I kiss him with my whole mouth. With my tongue. With my teeth catching his lower lip the way he likes. He makes the small sound I have spent six years learning to pull out of him. I make him make it again. He pulls back half an inch.
“Bedroom?”
“No.”
“No?”
“Here.”
He looks at me. His face does the thing it does when I’ve said something he wants to come back to. Then he moves, fast, certain. He pushes me back against the arm of the couch, gets a knee between my thighs. His hands are at the hem of my t-shirt. His mouth is on my chest before the shirt is even off my arms.
“God,” I say.
“What.”
“Nothing. Don’t stop.”
“I wasn’t going to.”
He works his way down. My chest, my ribs, the dip below my ribs that he has known about for six years and that nobody before him knew about. His hands are at my belt. He undoes it the way he undoes my belt — methodical, looking up at me from under his lashes.
He gets the belt open, the jeans open. He pulls them down with my underwear in one motion. My cock is against his cheek for a second. Then his mouth is on me, and I make a sound Ihave not made in months. I’ve been at Mendez’s office on lunch breaks for a month.

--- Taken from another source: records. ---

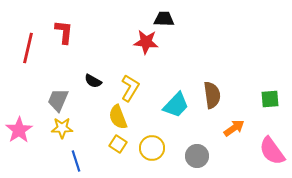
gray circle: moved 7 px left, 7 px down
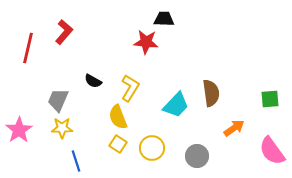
red L-shape: rotated 35 degrees clockwise
brown semicircle: moved 1 px left, 2 px up
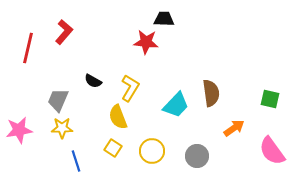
green square: rotated 18 degrees clockwise
pink star: rotated 24 degrees clockwise
yellow square: moved 5 px left, 4 px down
yellow circle: moved 3 px down
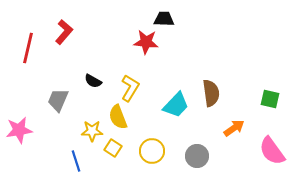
yellow star: moved 30 px right, 3 px down
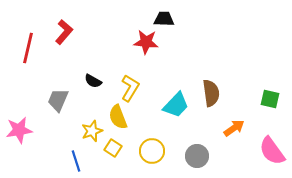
yellow star: rotated 20 degrees counterclockwise
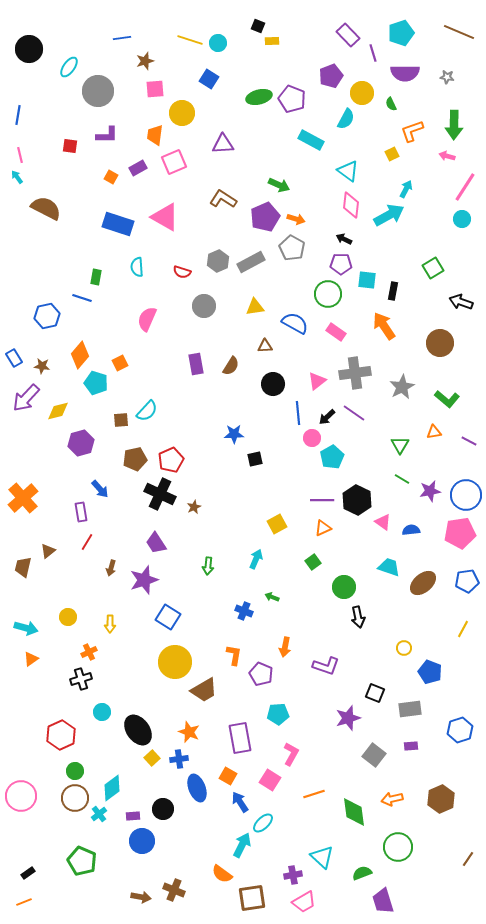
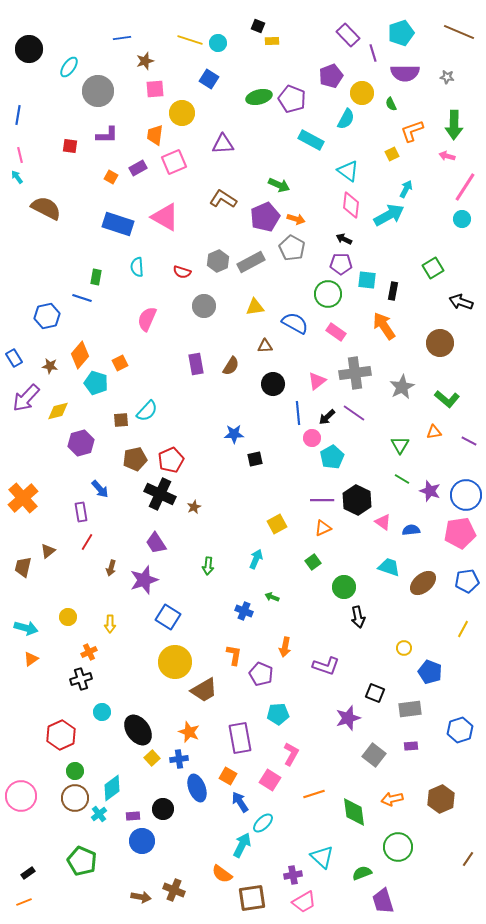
brown star at (42, 366): moved 8 px right
purple star at (430, 491): rotated 30 degrees clockwise
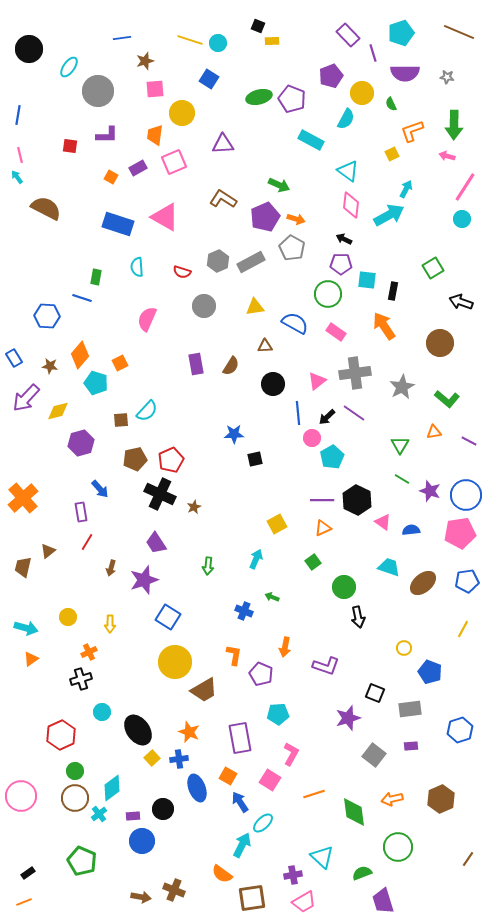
blue hexagon at (47, 316): rotated 15 degrees clockwise
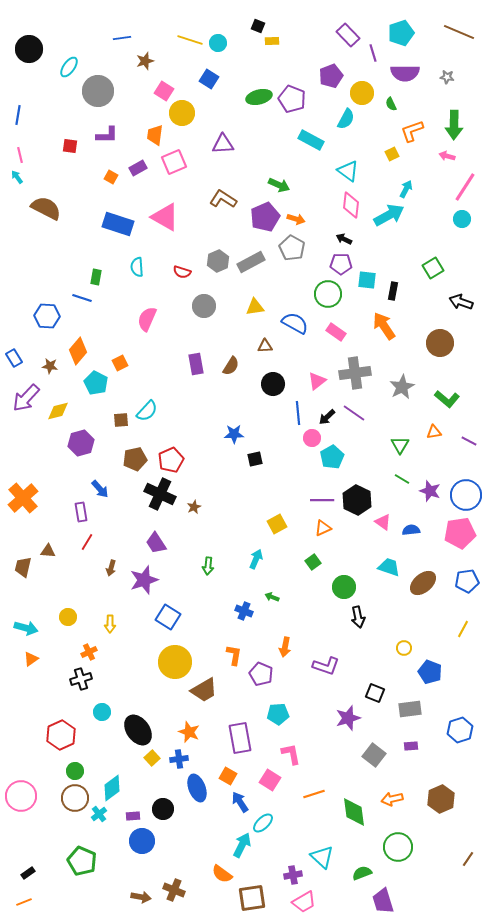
pink square at (155, 89): moved 9 px right, 2 px down; rotated 36 degrees clockwise
orange diamond at (80, 355): moved 2 px left, 4 px up
cyan pentagon at (96, 383): rotated 10 degrees clockwise
brown triangle at (48, 551): rotated 42 degrees clockwise
pink L-shape at (291, 754): rotated 40 degrees counterclockwise
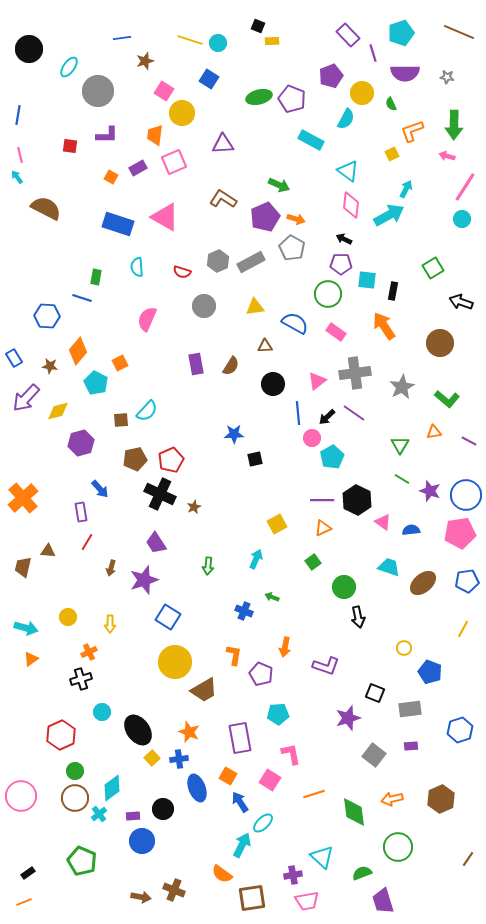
pink trapezoid at (304, 902): moved 3 px right, 1 px up; rotated 20 degrees clockwise
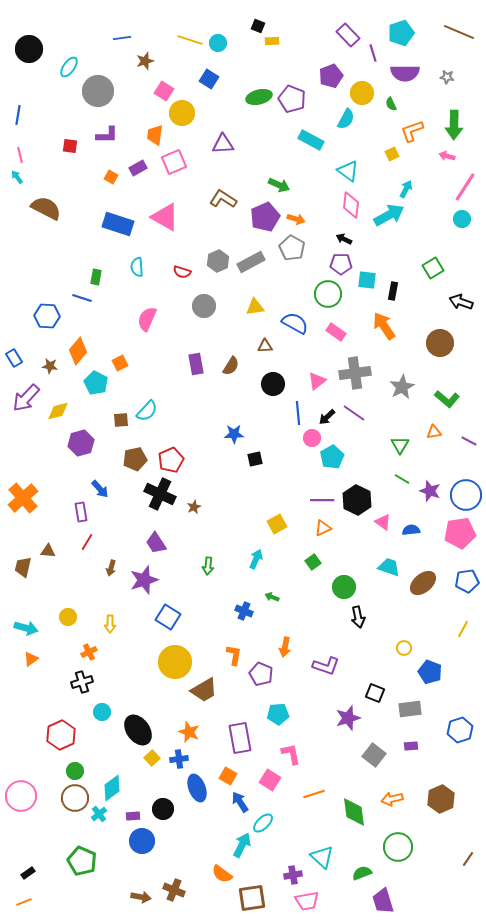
black cross at (81, 679): moved 1 px right, 3 px down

I’ve been pulling away from him without telling him. Tonight I’m paying for it. His mouth is hot and tight. His tongue does the thing his tongue does. His hand is at the base of my cock, his other hand on my thigh.
“Griffin.”
“Mm.”
“Slow down.”
He pulls off and looks up at me, his mouth wet, lips red, the small smile he keeps for me. I notice the chip at the corner of his front tooth. He fell off his bike when he was eleven. Told me on our second date, three drinks in, embarrassed about it.